# RE-q 5 Installation



## Blue07Lariat (Jan 16, 2010)

I bought a complete audio system to include a front 6.5 Component system with 6.5 Coaxles in the rear doors for my F150 Supercrew. I am using a set of Soundstream amps foe power Per the audio shop I needed a Re-q 5 in order to retain my stock head unit. 

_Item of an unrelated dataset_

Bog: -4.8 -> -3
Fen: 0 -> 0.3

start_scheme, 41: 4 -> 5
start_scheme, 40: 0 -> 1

Has onyone out there installed one or know how to properly install one of these things? The directions are not what I call user friendly. Thanks


----------



## jaggerwild (May 21, 2007)

Blue07Lariat said:


> I bought a complete audio system to include a front 6.5 Component system with 6.5 Coaxles in the rear doors for my F150 Supercrew. I am using a set of Soundstream amps foe power Per the audio shop I needed a Re-q 5 in order to retain my stock head unit.
> 
> Has onyone out there installed one or know how to properly install one of these things? The directions are not what I call user friendly. Thanks


 Here's a few links for you to there website witch seem very helpful.
Installation guide for your unit
http://www.reqsound.com/manual/re-Q5_Install_sheet.pdf

And there home page
http://www.reqsound.com/home.aspx

What is the issue you have as I see no problem using it?


----------



## Blue07Lariat (Jan 16, 2010)

My issue is that I am to handy when it comes to electronics. The Re-q 5 has three inputs for the front and rear. My issues is that I am nott sure which one I need to use. Thanks


----------



## jaggerwild (May 21, 2007)

Blue07Lariat said:


> My issue is that I am to handy when it comes to electronics. The Re-q 5 has three inputs for the front and rear. My issues is that I am nott sure which one I need to use. Thanks


Only three each side? From the manual it looks like more need to be hooked up, the unit shows a factory AMP with speakers. So you will locate it as close as you can to the source of the wires or the factory AMP witch ever is easier to do. Then run extra wires to the sources and use long RCA'S to run the signal to the after market amp, don't run them the same side as the power cable for the after market amps as you'll get cross talk.


----------



## lcurle (Oct 5, 2008)

that is a glorified line level converter. Take it back and get a install bay, raptor or orion line level converter, hook up 6 wires, plug in your rca's and your done. Each is less than $20


----------